* [EXTRACTED INFORMATION]:

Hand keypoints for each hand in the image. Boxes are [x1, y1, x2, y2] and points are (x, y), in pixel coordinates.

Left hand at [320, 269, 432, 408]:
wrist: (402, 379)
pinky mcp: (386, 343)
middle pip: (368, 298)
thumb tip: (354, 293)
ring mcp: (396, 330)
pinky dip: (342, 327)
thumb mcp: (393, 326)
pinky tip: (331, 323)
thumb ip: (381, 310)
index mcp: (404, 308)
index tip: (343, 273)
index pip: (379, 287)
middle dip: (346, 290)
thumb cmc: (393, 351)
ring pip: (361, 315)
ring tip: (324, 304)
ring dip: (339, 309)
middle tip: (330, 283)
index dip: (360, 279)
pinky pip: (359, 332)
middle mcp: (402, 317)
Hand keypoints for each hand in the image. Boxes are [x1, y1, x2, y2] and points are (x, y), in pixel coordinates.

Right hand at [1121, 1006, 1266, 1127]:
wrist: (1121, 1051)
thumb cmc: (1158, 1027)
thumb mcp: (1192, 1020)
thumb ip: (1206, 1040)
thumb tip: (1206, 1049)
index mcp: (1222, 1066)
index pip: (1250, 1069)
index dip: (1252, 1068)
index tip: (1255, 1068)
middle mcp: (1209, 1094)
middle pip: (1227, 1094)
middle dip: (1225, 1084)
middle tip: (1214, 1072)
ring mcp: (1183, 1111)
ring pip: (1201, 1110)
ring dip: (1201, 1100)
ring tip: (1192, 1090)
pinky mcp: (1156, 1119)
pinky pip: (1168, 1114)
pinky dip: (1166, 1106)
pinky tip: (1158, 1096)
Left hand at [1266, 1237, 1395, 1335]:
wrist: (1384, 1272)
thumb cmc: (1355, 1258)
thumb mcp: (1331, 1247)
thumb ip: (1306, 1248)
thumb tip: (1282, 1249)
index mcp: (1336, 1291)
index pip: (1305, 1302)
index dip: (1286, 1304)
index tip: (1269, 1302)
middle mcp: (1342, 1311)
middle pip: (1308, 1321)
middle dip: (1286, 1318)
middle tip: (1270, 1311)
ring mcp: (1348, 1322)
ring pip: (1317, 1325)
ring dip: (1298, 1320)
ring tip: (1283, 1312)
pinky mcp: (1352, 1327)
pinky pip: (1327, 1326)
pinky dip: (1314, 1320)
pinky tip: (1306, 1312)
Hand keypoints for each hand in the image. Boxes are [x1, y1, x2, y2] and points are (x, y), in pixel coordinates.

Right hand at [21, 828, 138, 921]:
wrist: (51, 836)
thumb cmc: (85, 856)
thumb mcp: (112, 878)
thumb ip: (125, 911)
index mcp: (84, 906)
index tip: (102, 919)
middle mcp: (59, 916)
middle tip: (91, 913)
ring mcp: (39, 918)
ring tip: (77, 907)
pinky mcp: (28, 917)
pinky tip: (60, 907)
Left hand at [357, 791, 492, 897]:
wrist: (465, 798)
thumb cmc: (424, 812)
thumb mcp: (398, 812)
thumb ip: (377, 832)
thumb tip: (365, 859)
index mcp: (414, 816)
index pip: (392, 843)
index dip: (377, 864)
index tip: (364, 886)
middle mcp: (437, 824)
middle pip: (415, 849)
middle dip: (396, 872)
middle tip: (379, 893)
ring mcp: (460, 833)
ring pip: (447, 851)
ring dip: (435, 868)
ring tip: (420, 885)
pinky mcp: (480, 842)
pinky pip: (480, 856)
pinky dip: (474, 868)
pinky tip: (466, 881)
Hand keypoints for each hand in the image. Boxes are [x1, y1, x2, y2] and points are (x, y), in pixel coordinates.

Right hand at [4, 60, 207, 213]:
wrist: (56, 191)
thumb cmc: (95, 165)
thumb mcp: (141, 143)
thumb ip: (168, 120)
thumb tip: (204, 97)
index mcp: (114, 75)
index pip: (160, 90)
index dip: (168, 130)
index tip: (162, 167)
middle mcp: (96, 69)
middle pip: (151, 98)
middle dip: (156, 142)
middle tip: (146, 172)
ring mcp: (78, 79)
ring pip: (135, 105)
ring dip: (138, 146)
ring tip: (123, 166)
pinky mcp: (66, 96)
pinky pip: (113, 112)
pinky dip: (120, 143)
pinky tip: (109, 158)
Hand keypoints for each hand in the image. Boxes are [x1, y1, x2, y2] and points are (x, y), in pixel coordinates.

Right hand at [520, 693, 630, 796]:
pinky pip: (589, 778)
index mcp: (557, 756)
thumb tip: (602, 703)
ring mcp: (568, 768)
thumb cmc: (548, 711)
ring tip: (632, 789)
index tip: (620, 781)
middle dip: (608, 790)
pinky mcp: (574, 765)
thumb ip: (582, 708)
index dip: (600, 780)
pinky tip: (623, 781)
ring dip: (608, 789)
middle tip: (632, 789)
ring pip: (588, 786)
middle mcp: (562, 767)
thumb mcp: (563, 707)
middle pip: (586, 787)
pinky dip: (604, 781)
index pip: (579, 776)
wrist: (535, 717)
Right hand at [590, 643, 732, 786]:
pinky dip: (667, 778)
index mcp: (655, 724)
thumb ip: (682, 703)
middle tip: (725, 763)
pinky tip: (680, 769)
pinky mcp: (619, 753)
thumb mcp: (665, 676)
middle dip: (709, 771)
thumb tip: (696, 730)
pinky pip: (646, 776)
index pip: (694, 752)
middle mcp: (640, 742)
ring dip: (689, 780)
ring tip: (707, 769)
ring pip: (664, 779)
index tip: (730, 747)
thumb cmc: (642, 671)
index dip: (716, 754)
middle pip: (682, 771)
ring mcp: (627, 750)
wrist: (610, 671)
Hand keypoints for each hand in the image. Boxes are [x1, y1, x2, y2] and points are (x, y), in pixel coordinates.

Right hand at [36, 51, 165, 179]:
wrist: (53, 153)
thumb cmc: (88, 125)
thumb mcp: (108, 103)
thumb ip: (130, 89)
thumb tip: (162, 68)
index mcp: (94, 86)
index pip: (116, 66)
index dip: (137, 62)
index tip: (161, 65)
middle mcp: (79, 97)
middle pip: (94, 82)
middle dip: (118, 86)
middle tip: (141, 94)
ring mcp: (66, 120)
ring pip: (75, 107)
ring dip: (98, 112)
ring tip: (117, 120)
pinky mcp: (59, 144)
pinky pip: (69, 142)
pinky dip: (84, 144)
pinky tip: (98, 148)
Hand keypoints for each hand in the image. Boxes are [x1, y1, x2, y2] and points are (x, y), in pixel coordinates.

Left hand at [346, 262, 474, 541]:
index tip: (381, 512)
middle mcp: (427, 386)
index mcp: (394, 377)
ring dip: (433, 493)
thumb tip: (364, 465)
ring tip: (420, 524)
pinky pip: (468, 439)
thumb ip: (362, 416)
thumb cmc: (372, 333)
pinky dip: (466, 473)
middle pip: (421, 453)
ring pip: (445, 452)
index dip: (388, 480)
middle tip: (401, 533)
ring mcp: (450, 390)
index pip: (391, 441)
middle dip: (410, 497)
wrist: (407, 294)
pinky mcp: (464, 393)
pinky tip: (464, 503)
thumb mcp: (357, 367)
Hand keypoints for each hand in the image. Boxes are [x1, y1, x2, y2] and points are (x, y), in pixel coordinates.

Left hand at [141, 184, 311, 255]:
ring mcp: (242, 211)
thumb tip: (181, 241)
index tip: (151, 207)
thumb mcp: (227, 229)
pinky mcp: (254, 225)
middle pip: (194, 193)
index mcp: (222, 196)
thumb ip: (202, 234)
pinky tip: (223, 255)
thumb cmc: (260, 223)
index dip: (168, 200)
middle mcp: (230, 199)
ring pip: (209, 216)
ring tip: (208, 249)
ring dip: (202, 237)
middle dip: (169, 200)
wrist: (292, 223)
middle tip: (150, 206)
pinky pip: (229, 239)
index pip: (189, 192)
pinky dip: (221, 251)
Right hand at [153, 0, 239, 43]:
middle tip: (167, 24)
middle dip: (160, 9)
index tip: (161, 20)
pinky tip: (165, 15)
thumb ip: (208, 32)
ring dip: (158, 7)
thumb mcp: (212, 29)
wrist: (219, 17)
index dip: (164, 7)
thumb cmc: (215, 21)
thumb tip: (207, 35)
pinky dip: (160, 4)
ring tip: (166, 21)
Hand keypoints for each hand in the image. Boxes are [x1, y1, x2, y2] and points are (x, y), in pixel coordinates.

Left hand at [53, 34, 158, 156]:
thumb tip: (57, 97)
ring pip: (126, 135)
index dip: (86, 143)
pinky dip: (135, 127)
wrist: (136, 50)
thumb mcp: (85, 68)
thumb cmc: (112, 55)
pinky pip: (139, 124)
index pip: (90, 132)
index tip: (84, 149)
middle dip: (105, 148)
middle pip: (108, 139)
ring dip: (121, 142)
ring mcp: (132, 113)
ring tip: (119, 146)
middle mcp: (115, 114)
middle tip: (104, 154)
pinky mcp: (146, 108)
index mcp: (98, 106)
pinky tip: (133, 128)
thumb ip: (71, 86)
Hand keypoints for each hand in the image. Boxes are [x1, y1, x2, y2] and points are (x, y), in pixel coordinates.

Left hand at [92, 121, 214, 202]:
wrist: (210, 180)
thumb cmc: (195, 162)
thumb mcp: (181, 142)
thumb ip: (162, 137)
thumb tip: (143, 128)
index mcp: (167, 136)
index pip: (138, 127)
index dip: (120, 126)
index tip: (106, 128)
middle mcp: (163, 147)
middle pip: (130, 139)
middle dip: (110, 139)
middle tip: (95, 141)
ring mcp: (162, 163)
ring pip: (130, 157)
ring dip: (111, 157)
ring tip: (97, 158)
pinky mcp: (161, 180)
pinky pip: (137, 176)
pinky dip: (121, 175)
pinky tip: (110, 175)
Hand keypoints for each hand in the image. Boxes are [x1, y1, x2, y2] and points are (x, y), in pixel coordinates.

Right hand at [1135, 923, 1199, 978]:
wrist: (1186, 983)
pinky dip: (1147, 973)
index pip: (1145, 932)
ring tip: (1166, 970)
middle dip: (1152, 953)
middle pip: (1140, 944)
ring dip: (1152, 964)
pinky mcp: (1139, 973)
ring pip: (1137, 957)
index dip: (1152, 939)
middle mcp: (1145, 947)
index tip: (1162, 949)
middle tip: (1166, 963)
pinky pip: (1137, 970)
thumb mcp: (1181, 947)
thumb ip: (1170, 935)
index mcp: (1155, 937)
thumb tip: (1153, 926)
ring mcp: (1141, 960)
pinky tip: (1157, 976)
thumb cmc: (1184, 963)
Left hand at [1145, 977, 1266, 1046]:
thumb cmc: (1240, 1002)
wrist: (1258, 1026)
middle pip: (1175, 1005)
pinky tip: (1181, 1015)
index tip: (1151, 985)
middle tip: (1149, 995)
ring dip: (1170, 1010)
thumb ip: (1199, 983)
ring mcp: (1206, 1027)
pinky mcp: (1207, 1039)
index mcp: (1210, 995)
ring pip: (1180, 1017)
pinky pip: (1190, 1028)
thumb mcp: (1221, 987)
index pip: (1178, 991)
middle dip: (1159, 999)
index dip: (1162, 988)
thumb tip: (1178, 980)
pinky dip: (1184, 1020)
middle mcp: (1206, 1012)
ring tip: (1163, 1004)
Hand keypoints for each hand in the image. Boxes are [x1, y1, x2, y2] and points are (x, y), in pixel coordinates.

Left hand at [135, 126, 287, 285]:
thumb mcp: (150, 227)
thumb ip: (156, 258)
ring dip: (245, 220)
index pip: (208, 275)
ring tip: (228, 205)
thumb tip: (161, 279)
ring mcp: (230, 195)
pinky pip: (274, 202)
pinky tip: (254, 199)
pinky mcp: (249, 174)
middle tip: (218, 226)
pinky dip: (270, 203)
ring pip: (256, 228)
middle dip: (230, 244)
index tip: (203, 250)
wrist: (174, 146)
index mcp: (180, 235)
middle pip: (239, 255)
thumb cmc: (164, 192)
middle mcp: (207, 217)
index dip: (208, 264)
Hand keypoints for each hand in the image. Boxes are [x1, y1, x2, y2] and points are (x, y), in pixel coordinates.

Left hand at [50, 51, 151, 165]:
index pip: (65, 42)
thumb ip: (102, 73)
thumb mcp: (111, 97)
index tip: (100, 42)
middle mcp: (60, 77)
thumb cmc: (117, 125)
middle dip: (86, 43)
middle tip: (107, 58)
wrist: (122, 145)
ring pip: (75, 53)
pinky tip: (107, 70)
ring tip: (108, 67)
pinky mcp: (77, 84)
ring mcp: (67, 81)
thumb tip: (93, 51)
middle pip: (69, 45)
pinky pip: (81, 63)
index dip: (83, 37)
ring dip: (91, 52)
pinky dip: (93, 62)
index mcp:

* [EXERCISE REQUIREMENTS]: Which lines belong in the answer? Exactly those from the first line of the entries through the line holding "middle dip: (346, 290)", inclusive, copied unchanged.

* [ANSWER AREA]:
Hand keypoints for each hand in the image. Boxes are [x1, y1, x2, y2] and points are (x, y), in pixel coordinates.

Left hand at [320, 269, 432, 408]:
wrist: (402, 379)
pinky mcp: (386, 343)
middle pip: (368, 298)
thumb tip: (354, 293)
ring mcp: (396, 330)
pinky dip: (342, 327)
thumb mcp: (393, 326)
pinky tip: (331, 323)
thumb ip: (381, 310)
index mcp: (404, 308)
index tip: (343, 273)
index pip: (379, 287)
middle dip: (346, 290)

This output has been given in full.